Provided passage:
::::::

This is an implementation of a branch and bound algorithm for finding the length of the optimal schedule for a DAG similar to that described by [Fujita 2011].
You can run the tests to make sure all the individualt parts of the implementation are working as expected. This creates an unoptimized binary.
make DEBUG=1 && ./tests
To build an optimized binary with the default options, just run
make
To build a binary that uses the Fernandez bound instead of Fujita's binary search method for generating lower bounds, run
make FB=1
To see how slow the algorithm is without generating lower bounds at all, run
make NO_FUJITA=1
Building the project produces the executable bbexps. The primary way to use bbexps is to find the makespan of a DAG in the Patterson data format.
./bbexps <file> <m> <timeout>
m is the number of machines to schedule the DAG on and timeout is the number of seconds to run the branch and bound algorithm for before giving up. file is the path to the file containing the DAG to be scheduled. The file should be in the Patterson data format, described below.

::::::

Data extract:
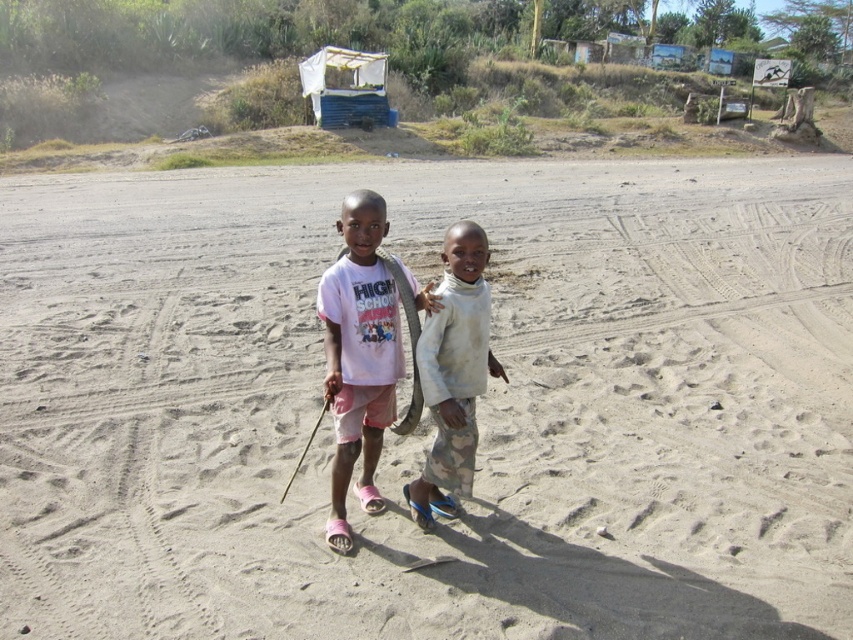
You are a photographer setting up a shot at the beach scene. You notice the white matte pants at center and the smooth wooden stick at center. Which object is covering the other one?

The white matte pants at center is positioned over smooth wooden stick at center, so the white matte pants at center is covering the smooth wooden stick at center.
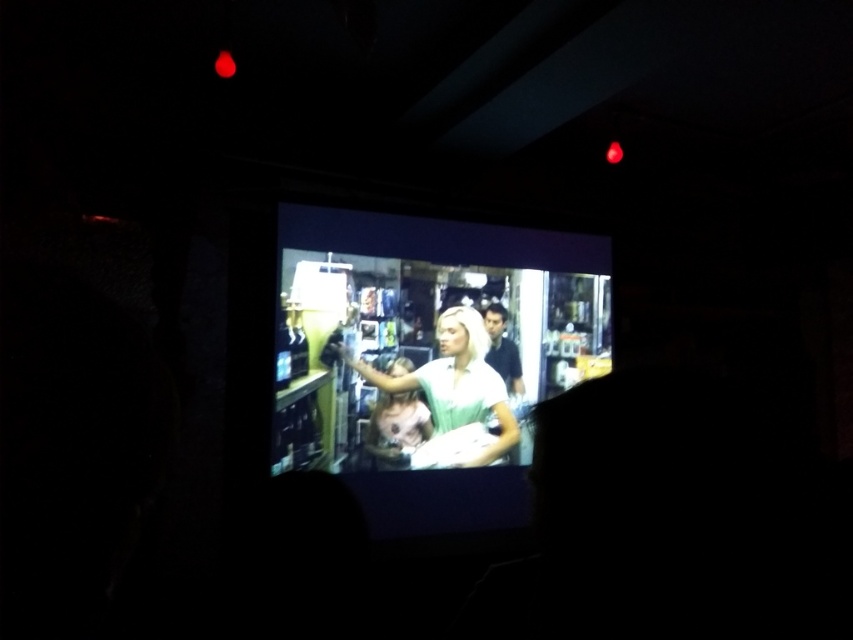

::::::

Problems to work on:
a) In the text on branch and bound scheduling, what is the name of the executable produced by building the project?
b) Carry on writing the text on branch and bound scheduling, starting right after its last sentence.

Outputs:
a) bbexps

b)
bbexps outputs
<file>, <n>, <m>, <opt>, <time>
where file is the input file, n is the number of vertices in the DAG (excluding source and sink), m is the number of machines used in the schedule, opt is the makespan of the DAG or -2 if the algorithm timed out, and time is the time it took to run the scheduling algorithm.
bbexps can alternatively print the input DAG in the DOT graph format. The produced graph does not contain vertex weights, but it is useful for visualizing DAG structure.
./bbexps <file> dot
An example producing an image might look like
./bbexps Pat0.rcp dot | dot -T png -o Pat0.png
To run the experiments from the paper run
python3 experiments.py
This will automatically build the scheduler with the Fernandez bound and with with Fujita's binary search bound and run each on the dataset of generated DAGs. These DAGs were generated using the RanGen 1 tool from Demeulemeester, E., Vanhoucke, M. and Herroelen, W., 2003, "A random network generator for activity-on-the-node networks", Journal of Scheduling, 6, 13-34. The generator was downloaded from http://www.projectmanagement.ugent.be/?q=research/data/RanGen
To generate graphs, save the output of the experiments in a file and run
python3 visualize.py <data file>
The Patterson format is used for specifying graphs for the Resource Constrained Project Scheduling Problem, which is a generalization of the DAG scheduling problem we solve. The RCPSP is a common problem in operations research.
The first line of the file has two numbers: the number of vertices (including source and sink), and the number of resources, but the only number of resources we support is 0. The next line contains the resource availability for each resources, but since we have no resources it should always be blank.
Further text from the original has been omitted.